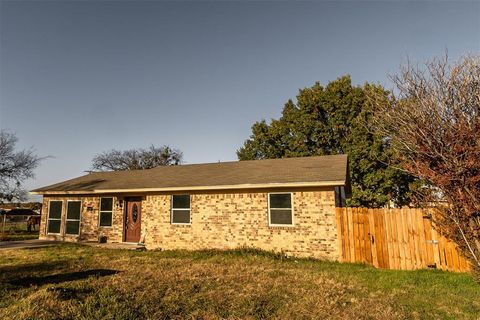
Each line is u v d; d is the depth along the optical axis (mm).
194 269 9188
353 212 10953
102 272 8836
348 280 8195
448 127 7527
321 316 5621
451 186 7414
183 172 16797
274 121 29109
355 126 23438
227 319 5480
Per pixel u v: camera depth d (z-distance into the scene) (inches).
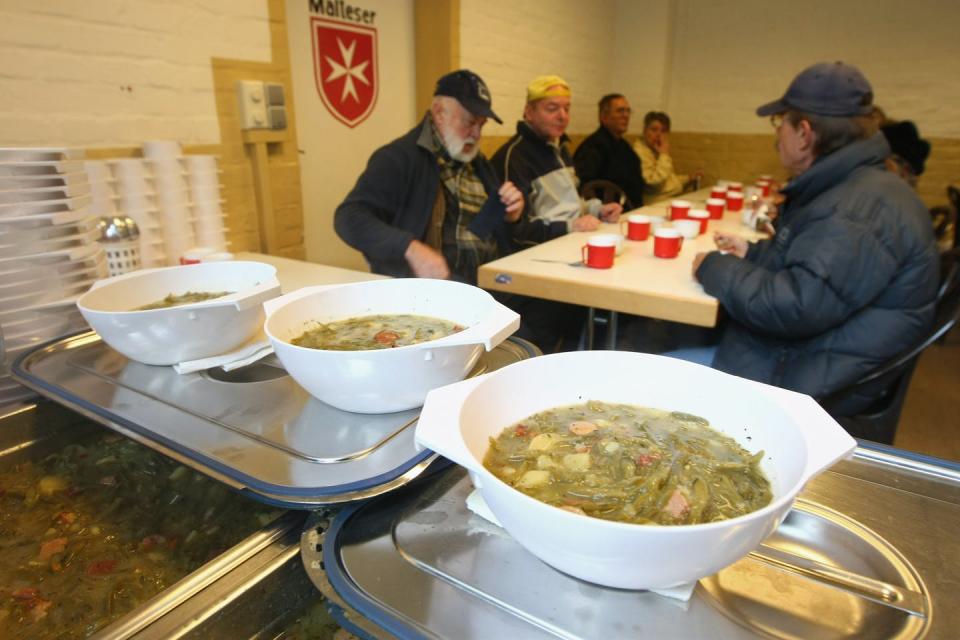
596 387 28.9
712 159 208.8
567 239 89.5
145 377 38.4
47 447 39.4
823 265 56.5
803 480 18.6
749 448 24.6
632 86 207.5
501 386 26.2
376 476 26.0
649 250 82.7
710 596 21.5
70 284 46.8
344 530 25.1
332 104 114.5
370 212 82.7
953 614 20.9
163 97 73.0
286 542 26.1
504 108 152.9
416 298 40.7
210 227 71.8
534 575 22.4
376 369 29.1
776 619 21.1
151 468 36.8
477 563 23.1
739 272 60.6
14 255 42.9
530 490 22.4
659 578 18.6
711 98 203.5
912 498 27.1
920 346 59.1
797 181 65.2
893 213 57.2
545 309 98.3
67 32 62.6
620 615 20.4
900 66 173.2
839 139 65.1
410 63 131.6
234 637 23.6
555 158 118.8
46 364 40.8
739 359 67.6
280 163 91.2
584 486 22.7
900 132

# # # # #

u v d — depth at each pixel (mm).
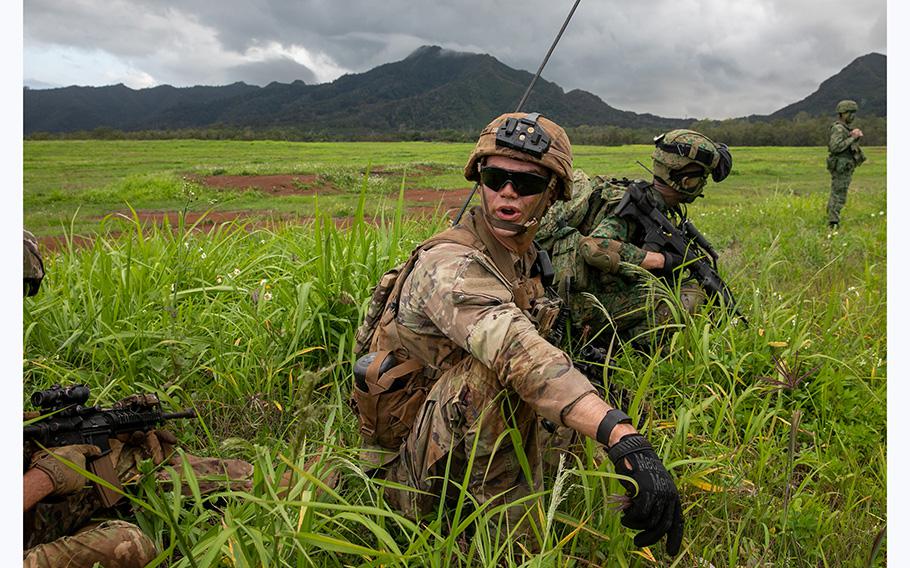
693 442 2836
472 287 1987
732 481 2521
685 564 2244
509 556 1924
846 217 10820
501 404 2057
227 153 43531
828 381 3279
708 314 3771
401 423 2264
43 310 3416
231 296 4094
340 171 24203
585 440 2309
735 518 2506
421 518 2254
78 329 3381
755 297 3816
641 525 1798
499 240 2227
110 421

# # # # #

__Your objective__
When the word "pixel" shows up in a line of the entries, pull that line out.

__Response__
Per pixel u v: camera depth d (z-distance into the scene) (inches).
u v d — depth at each pixel (mm).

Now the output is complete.